Atheists use it more
In a study funded by the Swiss National Science Foundation, it was concluded that from a group of 5,387 young men, those who said they believe in God deal with substance misuse less than those who are agnostics or atheists. The group was categorized into five: the “religious”, the “spiritual”, the “unsure”, the “agnostics”, and the “atheists”. It was found out that the least amount of consumption of addictive substances (i.e. cigarettes, pot, ecstasy, and cocaine) happened among the religious group while the most habitual users are–you guessed it–the atheists.

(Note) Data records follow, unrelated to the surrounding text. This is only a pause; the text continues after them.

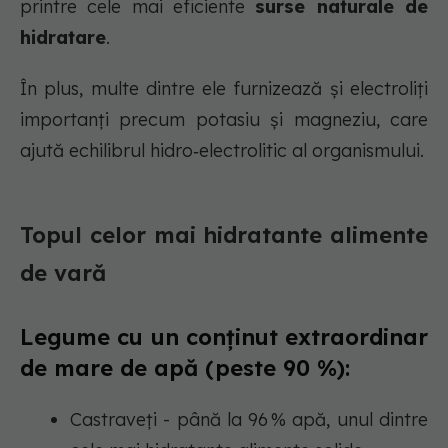
printre cele mai eficiente
surse naturale de
hidratare
.
În plus, multe dintre ele furnizează și electroliți
importanți precum potasiu și magneziu, care
ajută echilibrul hidro‑electrolitic al organismului.
Topul celor mai hidratante alimente
de vară
Legume cu un conținut extraordinar
de mare de apă (peste 90 %):
Castraveți - până la 96 % apă, unul dintre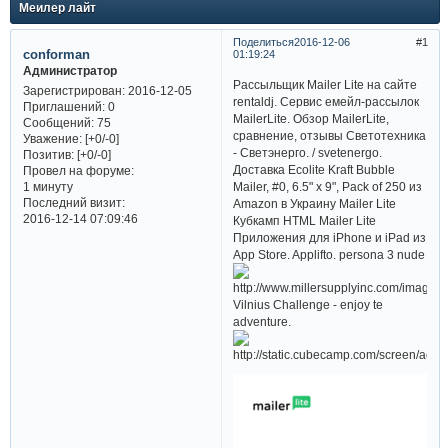
Меилер лайт
Поделиться
2016-12-06
1
conforman
01:19:24
Администратор
Рассыльщик Mailer Lite на сайте
Зарегистрирован
: 2016-12-05
rentaldj. Сервис емейл-рассылок
Приглашений:
0
MailerLite. Обзор MailerLite,
Сообщений:
75
сравнение, отзывы Светотехника
Уважение:
[+0/-0]
- Светэнерго. / svetenergo.
Позитив:
[+0/-0]
Доставка Ecolite Kraft Bubble
Провел на форуме:
Mailer, #0, 6.5" x 9", Pack of 250 из
1 минуту
Последний визит:
Amazon в Украину Mailer Lite
2016-12-14 07:09:46
Кубкамп HTML Mailer Lite
Приложения для iPhone и iPad из
App Store. Applifto. persona 3 nude
Vilnius Challenge - enjoy te
adventure.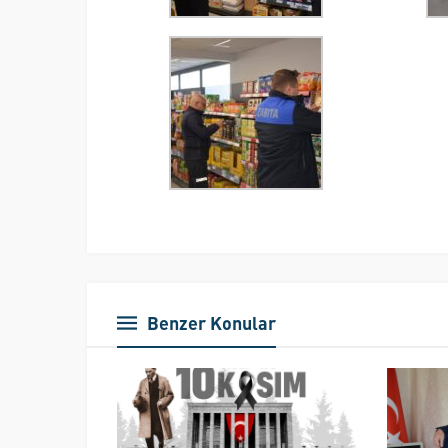
Benzer Konular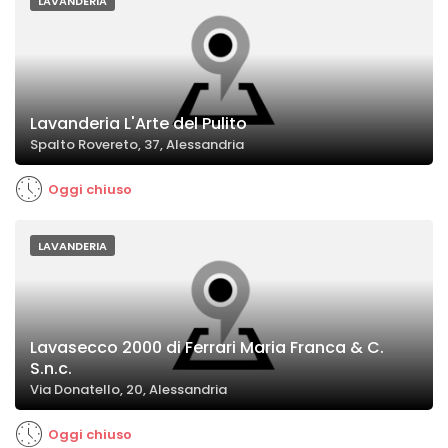
LAVANDERIA
Lavanderia L'Arte del Pulito
Spalto Rovereto, 37, Alessandria
Oggi chiuso
LAVANDERIA
Lavasecco 2000 di Ferrari Maria Franca & C.
S.n.c.
Via Donatello, 20, Alessandria
Oggi chiuso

Gerhard Gmel, the author of the study further concludes that religion serves as a protective factor instead of a risk factor when it comes to substance addiction.
Well that, or the religious group could be the bigger liars among the group.

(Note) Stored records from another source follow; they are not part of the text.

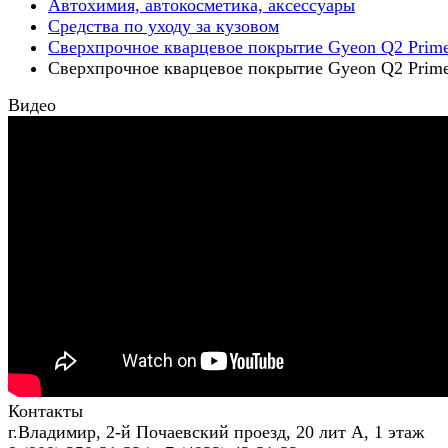
Автохимия, автокосметика, аксессуары
Средства по уходу за кузовом
Сверхпрочное кварцевое покрытие Gyeon Q2 Prim
Сверхпрочное кварцевое покрытие Gyeon Q2 Prim
Видео
Контакты
г.Владимир, 2-й Почаевский проезд, 20 лит А, 1 этаж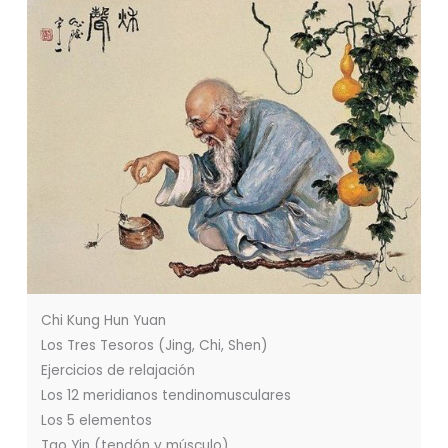
Chi Kung Hun Yuan
Los Tres Tesoros (Jing, Chi, Shen)
Ejercicios de relajación
Los 12 meridianos tendinomusculares
Los 5 elementos
Tao Yin (tendón y músculo)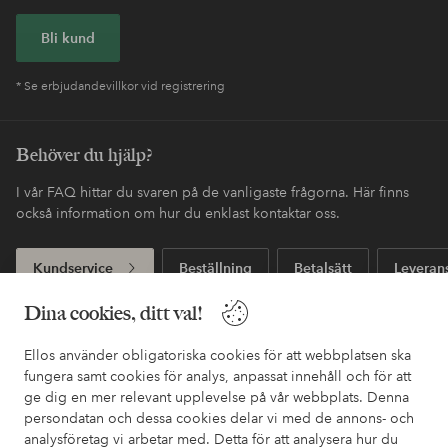
Bli kund
* Se erbjudandevillkor vid registrering
Behöver du hjälp?
I vår FAQ hittar du svaren på de vanligaste frågorna. Här finns
också information om hur du enklast kontaktar oss.
Kundservice
Beställning
Betalsätt
Leveran
Dina cookies, ditt val!
Mina sidor
Ellos använder obligatoriska cookies för att webbplatsen ska
fungera samt cookies för analys, anpassat innehåll och för att
ge dig en mer relevant upplevelse på vår webbplats. Denna
Om Ellos
persondatan och dessa cookies delar vi med de annons- och
analysföretag vi arbetar med. Detta för att analysera hur du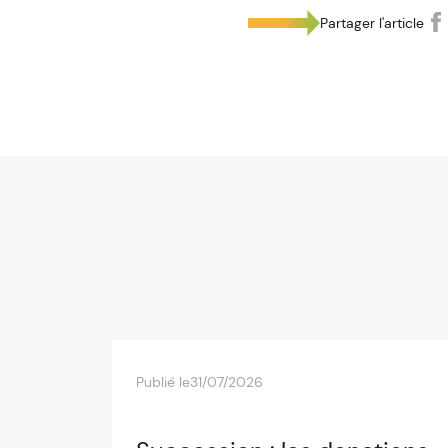
Partager l'article
Publié le
31/07/2026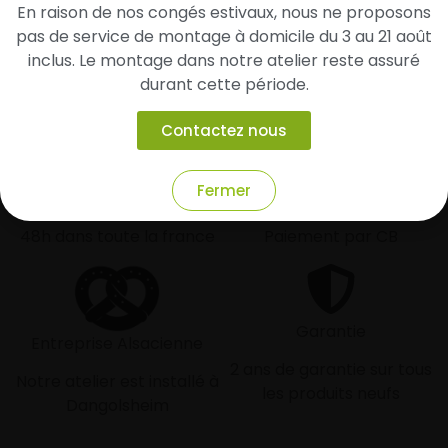
En raison de nos congés estivaux, nous ne proposons
route en toute sérénité.
pas de service de montage à domicile du 3 au 21 août
inclus. Le montage dans notre atelier reste assuré
durant cette période.
Contactez nous
Livraison rapide
Paiement sécurisé et
Fermer
modulaire
Livraison/Retrait en 24-
48h dans toute la france
Paiement par CB
Garantie
Entreprise Alsacienne
2 ans de garantie sur tous
Notre atelier est installé à
les produits neufs
Dangolsheim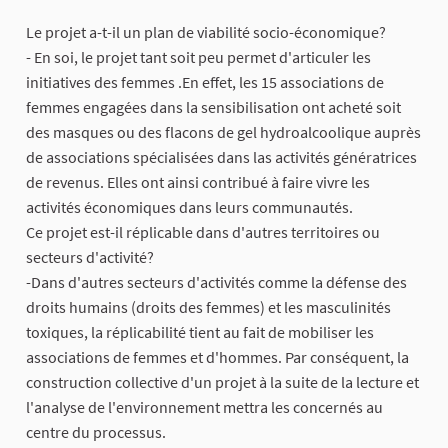
Le projet a-t-il un plan de viabilité socio-économique?
- En soi, le projet tant soit peu permet d'articuler les
initiatives des femmes .En effet, les 15 associations de
femmes engagées dans la sensibilisation ont acheté soit
des masques ou des flacons de gel hydroalcoolique auprès
de associations spécialisées dans las activités génératrices
de revenus. Elles ont ainsi contribué à faire vivre les
activités économiques dans leurs communautés.
Ce projet est-il réplicable dans d'autres territoires ou
secteurs d'activité?
-Dans d'autres secteurs d'activités comme la défense des
droits humains (droits des femmes) et les masculinités
toxiques, la réplicabilité tient au fait de mobiliser les
associations de femmes et d'hommes. Par conséquent, la
construction collective d'un projet à la suite de la lecture et
l'analyse de l'environnement mettra les concernés au
centre du processus.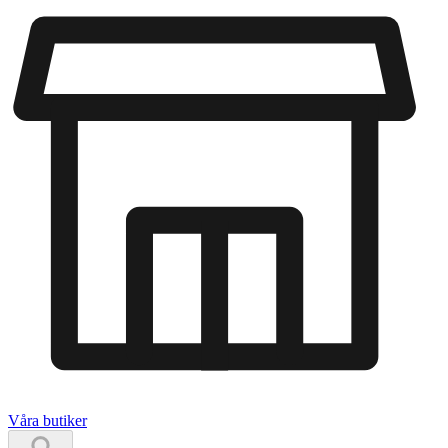
Våra butiker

But even the pope got hooked
In cocaine’s superstar era (aka Victorian era), an aspiring Italian chemist named Angelo Mariani formulated a wine he called Vin Mariani. He treated the wine with coca leaves, resulting to the ethanol acting as a solvent to extract the cocaine from the leaves, forming the compound cocaethylene–a liver killer and heart attack instigator.
From his first client–a depressed actress–the tonic quickly rose up to fame, even reaching the pope at the time, Pope Leo XIII. The pope liked the drink laced with cocaine so much that he even brought with him his personal flask that he can easily drew up in times of need. Enjoying the effects of this potent tonic, he was very grateful that he awarded a Gold Medal to the wine’s manufacturer.
Mariani of course saw this as a big break. He advertised the Gold Medal award in posters along with the pope’s picture as well. Fewer things could be said as more effective advertisement at the time, and yet the tonic’s other clients were not exactly small names either–the Shah of Persia, King of Spain, King of Greece, Queen Victoria and US President Ulysses S. Grant also got hooked to the stuff. Seems like Mariani got the break he was looking after all.
Now this one is pretty obvious. Research on 2008 showed that 90 percent of US dollar bills in circulation tested positive for traces of cocaine. The bills in your wallet right now might be involved in cocaine drug deals where it got passed from one drug dealing hand to another, or even used to actually snort coke by some users. However, most of the bills got contaminated when it passed through contaminated cash-counting machines at the bank, then the contaminated machine passes on the cocaine to otherwise “clean” banknotes.
But before you go trying to find ways to extract the coke from you bills, it might be relevant to note that the cocaine found in your money is too small an amount to give you a high. That’s unless you have plenty of cash around you–then, it might be reasonable to go sniffing the air to get that high (bank tellers literally breathe in the stuff and might even test positive for cocaine). Then again with that much money you could always go buy the stuff instead. Duh.
So that’s it. I’m out of here again. Will be back to give you some more non-life-changing information once I find the time. Or I could just show you a cute picture of my butt cheek? No? Okay, bye.